### Supplied text
>>>>
In a united front, the groups do not merge or compromise. Ideologies and ultimate intentions remain pure, and the groups only collaborate in the name of overlapping interests.
These days as long as you promise financial benefits for about 10-30% of population, anything goes. That's why you've got so many populist parties around Europe winning elections. People don't care much as long as they get paid, can buy food, pay rent, and spend rest of the day browsing internet or getting drunk in front of Netflix.
Couple this news with this: https://news.ycombinator.com/item?id=26804977 . We need not only decentralization and "openness". We need independence. People should be held accountable by lies and defamation they eventually spread but the possibility of publishing information or "personal media" should not be arbitrarily controlled by any government, company or market.
<<<<
### Extracted data
>>>>
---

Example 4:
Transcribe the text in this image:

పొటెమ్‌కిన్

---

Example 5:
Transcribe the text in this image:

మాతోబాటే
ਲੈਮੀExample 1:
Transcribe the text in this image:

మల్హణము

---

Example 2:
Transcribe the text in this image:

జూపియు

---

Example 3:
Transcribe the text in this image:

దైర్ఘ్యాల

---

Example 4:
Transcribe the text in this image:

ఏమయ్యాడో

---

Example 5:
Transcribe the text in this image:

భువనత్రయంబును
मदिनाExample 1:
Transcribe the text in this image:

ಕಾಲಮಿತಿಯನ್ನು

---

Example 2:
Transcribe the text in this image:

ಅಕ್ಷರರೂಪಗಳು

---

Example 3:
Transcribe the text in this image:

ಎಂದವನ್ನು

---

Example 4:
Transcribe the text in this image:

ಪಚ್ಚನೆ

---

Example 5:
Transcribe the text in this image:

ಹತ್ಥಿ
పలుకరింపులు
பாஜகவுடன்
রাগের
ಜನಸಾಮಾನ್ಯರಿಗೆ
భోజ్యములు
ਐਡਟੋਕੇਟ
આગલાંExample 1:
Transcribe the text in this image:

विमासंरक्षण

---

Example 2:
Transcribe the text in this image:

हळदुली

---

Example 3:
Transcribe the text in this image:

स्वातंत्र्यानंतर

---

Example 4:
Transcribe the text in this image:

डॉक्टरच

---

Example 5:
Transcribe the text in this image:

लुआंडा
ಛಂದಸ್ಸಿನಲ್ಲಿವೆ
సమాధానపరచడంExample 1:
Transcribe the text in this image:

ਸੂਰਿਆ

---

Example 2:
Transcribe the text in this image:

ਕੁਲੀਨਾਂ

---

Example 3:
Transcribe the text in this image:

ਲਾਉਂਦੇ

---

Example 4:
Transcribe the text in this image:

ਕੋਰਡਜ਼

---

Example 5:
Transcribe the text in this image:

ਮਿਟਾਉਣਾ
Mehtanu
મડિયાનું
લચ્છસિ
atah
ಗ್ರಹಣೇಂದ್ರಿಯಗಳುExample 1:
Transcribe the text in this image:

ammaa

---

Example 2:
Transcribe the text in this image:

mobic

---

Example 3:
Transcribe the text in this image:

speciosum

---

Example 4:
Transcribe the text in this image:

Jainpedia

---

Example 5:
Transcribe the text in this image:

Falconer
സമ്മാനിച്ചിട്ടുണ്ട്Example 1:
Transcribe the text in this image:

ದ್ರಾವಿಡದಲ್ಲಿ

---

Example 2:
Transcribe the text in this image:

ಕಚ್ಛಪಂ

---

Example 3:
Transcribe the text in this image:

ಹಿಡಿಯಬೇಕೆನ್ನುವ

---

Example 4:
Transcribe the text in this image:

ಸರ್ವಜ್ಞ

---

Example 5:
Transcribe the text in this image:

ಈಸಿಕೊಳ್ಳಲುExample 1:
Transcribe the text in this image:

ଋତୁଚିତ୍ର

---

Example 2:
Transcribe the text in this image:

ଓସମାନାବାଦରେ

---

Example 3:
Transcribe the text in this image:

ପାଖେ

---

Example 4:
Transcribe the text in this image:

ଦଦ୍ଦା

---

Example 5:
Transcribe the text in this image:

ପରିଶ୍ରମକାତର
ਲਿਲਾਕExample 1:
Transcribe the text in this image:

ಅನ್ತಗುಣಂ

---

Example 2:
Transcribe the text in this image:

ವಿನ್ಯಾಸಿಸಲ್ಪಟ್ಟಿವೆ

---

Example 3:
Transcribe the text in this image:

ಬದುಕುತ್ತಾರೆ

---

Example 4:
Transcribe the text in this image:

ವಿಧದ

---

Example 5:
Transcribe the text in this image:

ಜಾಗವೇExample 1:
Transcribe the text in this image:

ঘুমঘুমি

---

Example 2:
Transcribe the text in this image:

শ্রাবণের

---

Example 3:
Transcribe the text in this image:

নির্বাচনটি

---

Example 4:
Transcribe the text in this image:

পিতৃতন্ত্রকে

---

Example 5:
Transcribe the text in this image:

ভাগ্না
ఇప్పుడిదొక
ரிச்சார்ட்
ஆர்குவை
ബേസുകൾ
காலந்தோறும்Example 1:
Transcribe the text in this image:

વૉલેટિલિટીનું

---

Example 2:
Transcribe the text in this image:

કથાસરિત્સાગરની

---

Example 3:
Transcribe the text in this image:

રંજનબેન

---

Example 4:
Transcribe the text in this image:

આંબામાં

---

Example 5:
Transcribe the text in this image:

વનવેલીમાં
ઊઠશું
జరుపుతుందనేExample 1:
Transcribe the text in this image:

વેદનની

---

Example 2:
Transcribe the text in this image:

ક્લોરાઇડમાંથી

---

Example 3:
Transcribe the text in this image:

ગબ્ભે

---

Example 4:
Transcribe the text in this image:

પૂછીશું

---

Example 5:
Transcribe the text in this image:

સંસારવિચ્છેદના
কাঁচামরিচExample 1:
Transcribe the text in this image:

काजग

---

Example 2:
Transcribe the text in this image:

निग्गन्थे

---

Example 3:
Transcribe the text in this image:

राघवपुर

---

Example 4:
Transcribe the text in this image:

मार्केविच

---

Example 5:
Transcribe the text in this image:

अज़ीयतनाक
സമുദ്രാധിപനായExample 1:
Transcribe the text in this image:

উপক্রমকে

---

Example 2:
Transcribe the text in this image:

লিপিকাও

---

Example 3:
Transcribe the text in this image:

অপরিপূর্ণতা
<<<<
### Given instruction 1
In the comments on united fronts, what share of the population is said to need promised financial benefits for "anything goes"?
### Given instruction 2
Extend the comments on united fronts from their last sentence.
The records have nothing to do with the comments on united fronts.

### Output 1
About 10-30% of the population.

### Output 2
Edit: replaced "Punishment for crimes like hate speech should be enforced" by "People should be held accountable by lies and defamation they eventually spread"
Punishment for crimes like hate speech should be enforced
Can I assume you're not in America? In the USA, "hate speech" is not, and cannot be, a crime. The 1st Amendment forbids content-based limitations on speech.
The US Supreme Court has ruled in favour of restrictions on free speech before; the First Amendment is not absolute. It is not unthinkable that with changing society and changing judicial review, the USA too may one day find hate speech to be a crime.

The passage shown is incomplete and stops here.